Tweak according to your preference. And that means you have to familiarize yourself with the flavor and aroma of each and every ingredient. When you've done that, you'll understand that "spicy" and "hot" shouldn't be used interchangeably when describing spices.
- 1 tablespoon cumin seeds
- 1 tablespoon coriander seeds
- 1 tablespoon cardamom seeds
- 1 tablespoon peppercorns black or white, or a combination
- 1 half-inch stick cinnamon broken into small pieces
- 1 dried chili optional
- ½ teaspoon whole cloves
- 1 bay leaf
- ¼ teaspoon grated nutmeg
Place all the ingredients, except the bay leaf and nutmeg, in a thick-bottomed skillet.
Over medium-low heat, toast the spices, tossing often, until they turn twice (or even thrice) as dark as their original colors (see notes after the recipe).
Cool the toasted spices.
Grind the toasted spices and bay leaf using a mortar and pestle, or a mini-food processor. How fine or coarse the grind should be depends entirely on how you intend to use the garam masala.

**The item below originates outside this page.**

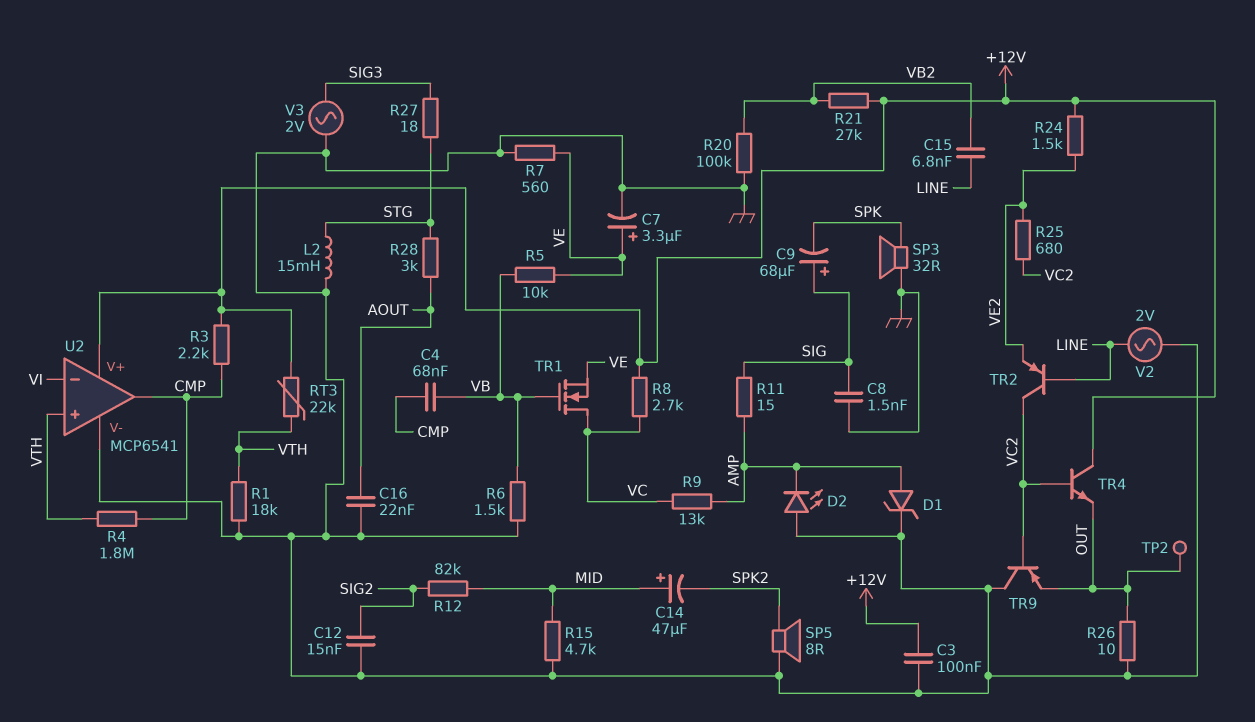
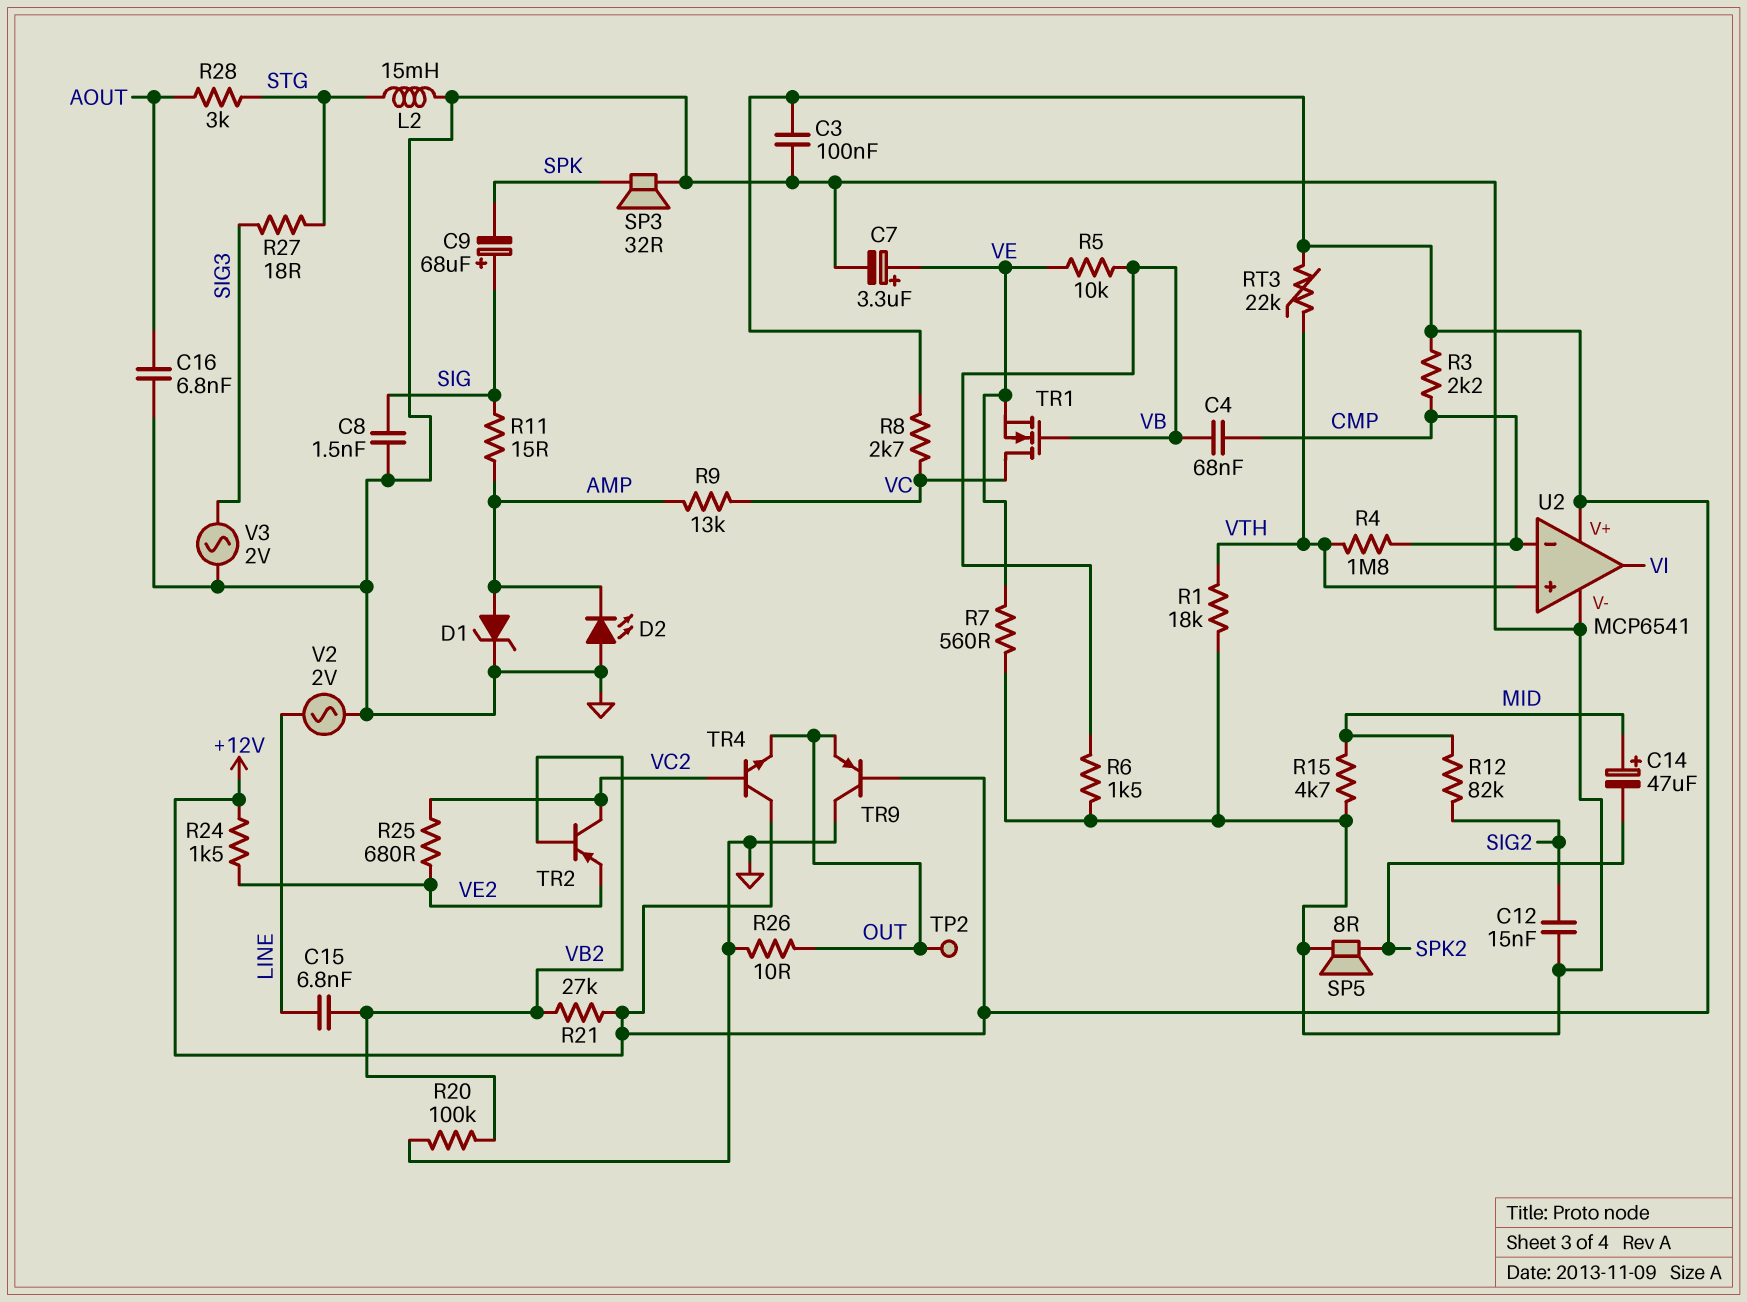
C16: 22nF (AOUT, GND) -> 6.8nF (AOUT, GND)
TR2: PNP (B LINE, C VC2, E VE2) -> PNP (B VB2, C VC2, E VE2)
TR9: PNP (B VC2, C GND, E OUT) -> PNP (B +12V, C GND, E OUT)
U2 pin in-: VI -> CMP
U2 pin out: CMP -> VI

Stir in the grated nutmeg.
The garam masala is ready to use.
When toasting spices, keep the heat low. You're toasting them to heighten the flavor and make them give off a smoky aroma. There is, however, a thin line between darkly toasted and burnt. The best way to avoid burning the spices is to keep the heat low.
Store excess garam masala in an air-tight jar at room temperature away from the sun. Use within a week or two.